WORK TO COMPLETE >> With pictures left out, retype the lines from the start of the records through the one that contains "ring tip: (207, 206)".

[Landmark coordinate records]
──────────
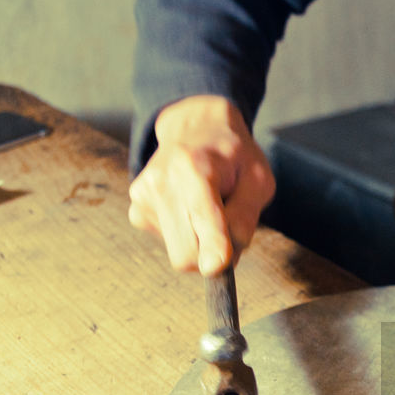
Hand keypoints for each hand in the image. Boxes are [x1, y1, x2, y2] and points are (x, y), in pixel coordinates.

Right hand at [128, 95, 274, 274]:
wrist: (195, 128)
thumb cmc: (234, 156)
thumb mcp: (257, 180)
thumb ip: (245, 218)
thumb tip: (220, 261)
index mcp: (194, 167)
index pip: (203, 217)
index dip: (212, 246)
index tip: (216, 266)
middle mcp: (161, 182)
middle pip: (187, 252)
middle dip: (213, 252)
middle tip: (228, 223)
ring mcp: (143, 197)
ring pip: (179, 253)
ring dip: (201, 240)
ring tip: (207, 206)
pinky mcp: (137, 210)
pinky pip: (170, 244)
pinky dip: (186, 234)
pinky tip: (190, 208)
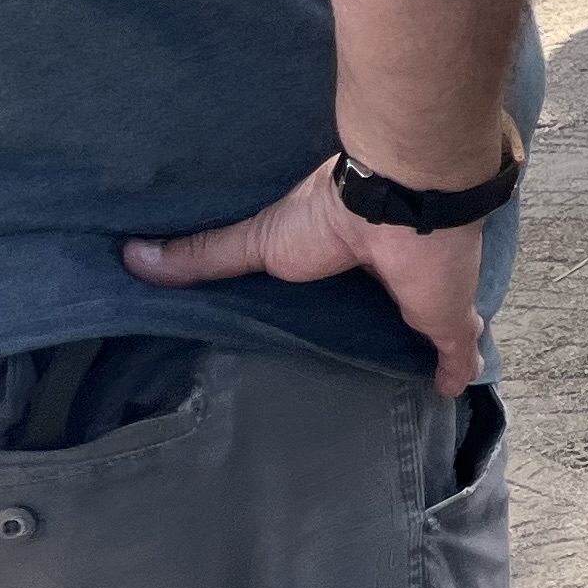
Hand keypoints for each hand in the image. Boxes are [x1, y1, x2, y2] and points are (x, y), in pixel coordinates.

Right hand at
──────────
YOUR SOLUTION >>
Hand keypoints for each hand in the image. Boxes are [x1, y1, x2, y2] and points are (x, y), in pixel coordinates.

Right hand at [128, 95, 274, 274]:
wrist: (195, 128)
thumb cmc: (234, 156)
thumb mcp: (257, 180)
thumb ip: (245, 218)
thumb tip: (220, 261)
index mcp: (194, 167)
index pip: (203, 217)
index dip: (212, 246)
index tip: (216, 266)
middle mcp: (161, 182)
middle pip: (187, 252)
middle dip: (213, 252)
middle tip: (228, 223)
ring mcp: (143, 197)
ring pip: (179, 253)
ring dip: (201, 240)
ring tip: (207, 206)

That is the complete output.